Estimated reading time 3 minutes

Metal additive manufacturing (AM) company Sintavia has installed a Nikon Metrology computed tomography (CT) system in its facility in Florida, USA to help control the AM process. The company is a global leader in the technology, providing a high-end design-to-production subcontract service to customers in the aerospace, automotive and oil & gas sectors, amongst others.

Eight high-speed additive manufacturing machines are installed as well as post-processing equipment, powder, metrology and mechanical testing laboratories and various quality assurance tools. Using the powder bed process with electron and laser beam melting, Sintavia currently manufactures components from Inconel 718 and 625, aluminium, titanium, cobalt-chrome, stainless steel and other proprietary powders.

A typical Sintavia metal AM part

AM allows special internal designs to be realised, such as conformal cooling channels, lattice networks, hollow members and other complex geometries. Both additive and traditional manufacturing can result in microscopic voids and gaps within the structure, which can cause stress fractures and reduce the longevity of a component’s lifecycle. All of these internal features can only be inspected non-destructively with CT scanning.

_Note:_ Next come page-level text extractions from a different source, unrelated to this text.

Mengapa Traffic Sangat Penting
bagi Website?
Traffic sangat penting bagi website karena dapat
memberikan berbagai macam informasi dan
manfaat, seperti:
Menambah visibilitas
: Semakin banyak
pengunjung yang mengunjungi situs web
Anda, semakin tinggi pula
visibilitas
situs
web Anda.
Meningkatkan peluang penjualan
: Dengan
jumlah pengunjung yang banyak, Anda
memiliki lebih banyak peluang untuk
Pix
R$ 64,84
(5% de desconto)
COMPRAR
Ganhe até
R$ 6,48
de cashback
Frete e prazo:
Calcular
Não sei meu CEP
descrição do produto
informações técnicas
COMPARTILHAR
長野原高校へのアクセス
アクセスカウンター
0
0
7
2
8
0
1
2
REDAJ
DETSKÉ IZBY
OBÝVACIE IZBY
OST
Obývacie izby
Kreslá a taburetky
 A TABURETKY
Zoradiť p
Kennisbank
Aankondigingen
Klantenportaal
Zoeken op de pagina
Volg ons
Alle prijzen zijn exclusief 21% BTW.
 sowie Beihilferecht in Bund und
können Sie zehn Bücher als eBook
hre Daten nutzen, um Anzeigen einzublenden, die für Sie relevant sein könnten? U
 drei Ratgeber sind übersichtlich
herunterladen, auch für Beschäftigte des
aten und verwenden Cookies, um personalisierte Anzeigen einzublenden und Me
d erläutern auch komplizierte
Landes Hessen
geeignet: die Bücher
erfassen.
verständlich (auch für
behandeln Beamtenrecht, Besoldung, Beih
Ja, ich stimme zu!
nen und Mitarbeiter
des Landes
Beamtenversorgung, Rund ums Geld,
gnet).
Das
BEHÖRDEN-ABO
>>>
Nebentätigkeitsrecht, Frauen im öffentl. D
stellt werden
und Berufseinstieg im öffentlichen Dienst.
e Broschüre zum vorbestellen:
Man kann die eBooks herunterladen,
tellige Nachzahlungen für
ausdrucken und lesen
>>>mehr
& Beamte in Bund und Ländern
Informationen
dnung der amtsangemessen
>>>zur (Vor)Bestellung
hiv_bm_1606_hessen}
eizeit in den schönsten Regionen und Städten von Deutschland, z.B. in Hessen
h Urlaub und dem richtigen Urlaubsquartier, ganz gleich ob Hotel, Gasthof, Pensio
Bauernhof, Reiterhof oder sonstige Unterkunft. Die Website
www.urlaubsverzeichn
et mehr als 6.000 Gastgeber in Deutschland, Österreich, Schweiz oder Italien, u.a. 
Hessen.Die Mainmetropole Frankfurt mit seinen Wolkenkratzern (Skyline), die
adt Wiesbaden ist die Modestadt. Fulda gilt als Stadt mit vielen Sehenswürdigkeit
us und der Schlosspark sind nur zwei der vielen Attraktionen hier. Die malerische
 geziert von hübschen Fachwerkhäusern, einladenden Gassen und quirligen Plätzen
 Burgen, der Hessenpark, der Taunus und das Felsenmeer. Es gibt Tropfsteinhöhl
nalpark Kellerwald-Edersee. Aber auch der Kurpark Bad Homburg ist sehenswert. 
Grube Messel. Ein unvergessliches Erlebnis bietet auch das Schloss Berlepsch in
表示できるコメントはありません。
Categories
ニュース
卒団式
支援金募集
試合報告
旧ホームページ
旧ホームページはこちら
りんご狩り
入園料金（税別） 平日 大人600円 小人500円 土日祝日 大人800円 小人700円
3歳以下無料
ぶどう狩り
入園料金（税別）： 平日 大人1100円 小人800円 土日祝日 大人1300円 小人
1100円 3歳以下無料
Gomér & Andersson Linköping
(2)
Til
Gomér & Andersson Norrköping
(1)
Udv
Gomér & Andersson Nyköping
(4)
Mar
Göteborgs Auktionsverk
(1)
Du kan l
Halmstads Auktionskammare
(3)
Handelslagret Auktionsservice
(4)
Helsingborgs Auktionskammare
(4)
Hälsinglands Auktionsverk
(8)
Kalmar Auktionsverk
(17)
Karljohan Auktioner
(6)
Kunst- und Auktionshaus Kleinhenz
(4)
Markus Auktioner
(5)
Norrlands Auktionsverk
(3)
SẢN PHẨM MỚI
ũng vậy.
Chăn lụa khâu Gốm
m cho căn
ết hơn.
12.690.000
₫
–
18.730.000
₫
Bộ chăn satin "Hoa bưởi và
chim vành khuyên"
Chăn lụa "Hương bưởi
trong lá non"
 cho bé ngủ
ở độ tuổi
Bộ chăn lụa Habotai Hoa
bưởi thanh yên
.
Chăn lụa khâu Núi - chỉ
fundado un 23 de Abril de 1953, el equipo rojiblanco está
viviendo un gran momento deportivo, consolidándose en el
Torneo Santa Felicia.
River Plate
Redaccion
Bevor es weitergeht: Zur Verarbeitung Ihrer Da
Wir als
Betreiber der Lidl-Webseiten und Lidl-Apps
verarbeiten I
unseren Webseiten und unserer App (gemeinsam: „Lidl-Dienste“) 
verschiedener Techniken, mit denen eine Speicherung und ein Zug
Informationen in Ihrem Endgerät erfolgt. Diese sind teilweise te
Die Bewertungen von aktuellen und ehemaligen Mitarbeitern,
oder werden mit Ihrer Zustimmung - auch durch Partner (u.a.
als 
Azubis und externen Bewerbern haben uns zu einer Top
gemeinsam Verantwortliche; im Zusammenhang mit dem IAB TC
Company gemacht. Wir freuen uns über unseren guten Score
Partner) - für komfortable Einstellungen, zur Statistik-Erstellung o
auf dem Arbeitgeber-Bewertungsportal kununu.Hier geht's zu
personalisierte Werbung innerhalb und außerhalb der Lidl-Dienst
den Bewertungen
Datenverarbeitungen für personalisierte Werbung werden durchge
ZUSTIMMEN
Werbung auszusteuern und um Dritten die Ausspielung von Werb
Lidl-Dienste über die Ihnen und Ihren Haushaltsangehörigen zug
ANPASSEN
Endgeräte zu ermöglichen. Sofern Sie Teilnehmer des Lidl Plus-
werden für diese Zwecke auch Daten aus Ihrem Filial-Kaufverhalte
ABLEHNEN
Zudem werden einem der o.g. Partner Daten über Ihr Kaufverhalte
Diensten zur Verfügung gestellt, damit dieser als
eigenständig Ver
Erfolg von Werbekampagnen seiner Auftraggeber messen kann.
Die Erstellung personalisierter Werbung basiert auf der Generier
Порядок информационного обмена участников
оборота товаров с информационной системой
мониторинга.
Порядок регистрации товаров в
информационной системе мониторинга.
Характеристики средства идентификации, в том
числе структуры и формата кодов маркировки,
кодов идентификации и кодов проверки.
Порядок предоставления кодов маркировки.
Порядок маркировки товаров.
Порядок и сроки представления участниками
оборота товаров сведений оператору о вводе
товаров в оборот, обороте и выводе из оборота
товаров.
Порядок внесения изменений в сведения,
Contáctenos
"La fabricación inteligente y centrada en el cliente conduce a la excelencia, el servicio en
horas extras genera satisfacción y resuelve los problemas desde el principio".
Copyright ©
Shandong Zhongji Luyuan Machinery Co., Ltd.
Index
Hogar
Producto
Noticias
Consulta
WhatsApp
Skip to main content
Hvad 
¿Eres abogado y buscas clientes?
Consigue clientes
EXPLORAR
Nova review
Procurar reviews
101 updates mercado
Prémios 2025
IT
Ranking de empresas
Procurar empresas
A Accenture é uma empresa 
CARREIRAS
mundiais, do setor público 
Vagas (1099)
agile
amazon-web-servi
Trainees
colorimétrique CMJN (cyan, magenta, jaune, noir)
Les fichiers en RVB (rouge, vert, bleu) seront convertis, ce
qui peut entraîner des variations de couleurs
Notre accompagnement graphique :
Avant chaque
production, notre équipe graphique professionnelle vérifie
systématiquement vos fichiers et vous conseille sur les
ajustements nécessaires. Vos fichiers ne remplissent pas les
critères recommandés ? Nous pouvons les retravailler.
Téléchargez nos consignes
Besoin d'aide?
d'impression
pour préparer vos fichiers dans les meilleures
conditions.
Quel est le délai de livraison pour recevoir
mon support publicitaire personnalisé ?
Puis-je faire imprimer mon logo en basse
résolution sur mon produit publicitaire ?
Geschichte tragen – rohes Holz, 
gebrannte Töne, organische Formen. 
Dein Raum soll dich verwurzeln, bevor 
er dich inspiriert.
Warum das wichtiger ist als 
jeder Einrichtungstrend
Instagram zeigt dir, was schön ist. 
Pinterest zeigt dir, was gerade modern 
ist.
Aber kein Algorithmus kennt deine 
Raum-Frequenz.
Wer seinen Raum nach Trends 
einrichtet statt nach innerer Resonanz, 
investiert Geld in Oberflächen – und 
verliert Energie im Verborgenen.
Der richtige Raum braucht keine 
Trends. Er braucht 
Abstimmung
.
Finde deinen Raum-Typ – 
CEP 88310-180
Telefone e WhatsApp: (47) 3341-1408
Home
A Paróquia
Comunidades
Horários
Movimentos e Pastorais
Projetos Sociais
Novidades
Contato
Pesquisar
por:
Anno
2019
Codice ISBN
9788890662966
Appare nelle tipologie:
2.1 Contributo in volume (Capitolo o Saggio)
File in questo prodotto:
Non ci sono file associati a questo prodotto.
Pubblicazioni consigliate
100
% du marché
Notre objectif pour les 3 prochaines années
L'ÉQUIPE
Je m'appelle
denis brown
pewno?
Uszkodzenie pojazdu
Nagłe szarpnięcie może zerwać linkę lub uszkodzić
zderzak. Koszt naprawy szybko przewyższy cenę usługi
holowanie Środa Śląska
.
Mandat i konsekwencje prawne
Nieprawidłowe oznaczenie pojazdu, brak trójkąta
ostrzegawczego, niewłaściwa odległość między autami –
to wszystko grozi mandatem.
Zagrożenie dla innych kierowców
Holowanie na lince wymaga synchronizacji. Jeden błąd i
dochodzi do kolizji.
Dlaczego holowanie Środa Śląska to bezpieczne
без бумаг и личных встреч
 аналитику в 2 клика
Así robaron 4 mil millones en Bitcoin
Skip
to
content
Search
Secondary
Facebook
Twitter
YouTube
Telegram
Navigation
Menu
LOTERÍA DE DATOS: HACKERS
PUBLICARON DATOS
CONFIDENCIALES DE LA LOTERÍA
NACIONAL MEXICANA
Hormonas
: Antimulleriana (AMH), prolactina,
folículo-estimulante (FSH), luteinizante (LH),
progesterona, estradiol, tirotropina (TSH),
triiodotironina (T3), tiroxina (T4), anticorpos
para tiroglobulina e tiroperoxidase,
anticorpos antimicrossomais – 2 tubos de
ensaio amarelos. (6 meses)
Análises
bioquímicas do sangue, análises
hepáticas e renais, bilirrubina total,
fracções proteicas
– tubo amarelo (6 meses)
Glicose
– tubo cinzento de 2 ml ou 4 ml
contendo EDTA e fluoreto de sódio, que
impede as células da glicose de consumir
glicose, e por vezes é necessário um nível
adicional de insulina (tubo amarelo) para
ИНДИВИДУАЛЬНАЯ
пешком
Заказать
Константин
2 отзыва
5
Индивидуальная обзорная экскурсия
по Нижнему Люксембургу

Brian Neff, Sintavia’s CEO said, “There are thousands of metal AM machines in place globally with just as many people, if not more, still figuring the process out. We’re making it a mission to work with our customers to develop optimal parameters for their builds. If you don’t understand and control the process, you won’t be able to build what you want to.

CT Analysis is a versatile tool for external/internal dimensional inspection

 

 

 

 

 

“Working with our customers to develop optimal parameters for builds demands nothing less than total process knowledge and understanding. Sintavia is able to optimise parameters, serially manufacture and audit quality much faster than any of our competitors.”

To assist in furthering this capability and achieving the desired level of quality control, the company decided to invest in the latest CT scanning technology. Other AM companies often outsource this aspect of inspection but Sintavia wanted the equipment in-house to enable rapid inspection and allow full control over the quality of products.

Mr Neff added that manufacturing standards are highest in aviation, driving the need for a process that is robust and repeatable to raise component quality and clearly demonstrate the improvement. It is essential to know whether voids or inclusions are present, how large they are both individually and in total volume and where they occur. It is also necessary to know whether the dimensions of the part conform to those of the design.

Nikon Metrology micro-Ct scanner in use at Sintavia

In such cases, X-ray computed tomography is a powerful tool and Sintavia has installed a 450 kVA micro-focus computed tomography (micro-CT) system from Nikon Metrology. By converting 2D pixels to 3D voxels, supplying a full 3D density map of the samples, the technique gives all this information in a visual, easy-to-interpret format and shows any departure from the CAD model. It is straightforward to detect and measure powder residues blocking channels, porosity, contamination, cracking, warping, and dimensions such as wall thickness to an accuracy within tens of microns. Given a 100 mm sample and a detector 2,000 pixels across, the limiting resolution would be 50 microns, for example.

Micro CT is now much faster and more suitable for production-line use and CT scanning of similar parts can be automated using loading and unloading equipment. Scan times down to a few tens of seconds per part are possible.